[Dataset entries]

__________

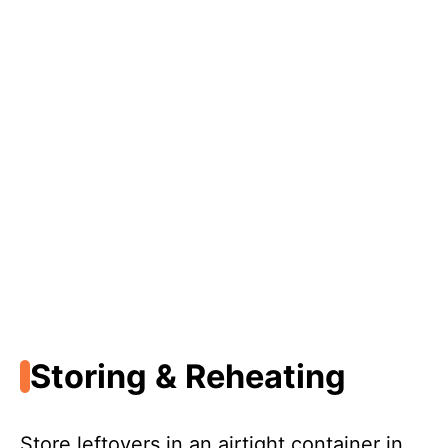
Storing & Reheating
Store leftovers in an airtight container in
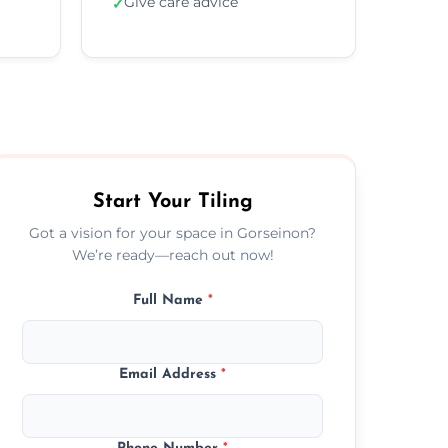
Give care advice
✓
Start Your Tiling
Got a vision for your space in Gorseinon?
We’re ready—reach out now!
Full Name
*
Email Address
*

__________

▸ WHAT IS BEING ASKED
Pull every line of text from the data above and reproduce each one word for word, leaving the pictures out.

▸ RESPONSE AREA
Storing & Reheating
Store leftovers in an airtight container in
Give care advice
✓
Start Your Tiling
Got a vision for your space in Gorseinon?
We’re ready—reach out now!
Full Name
*
Email Address
*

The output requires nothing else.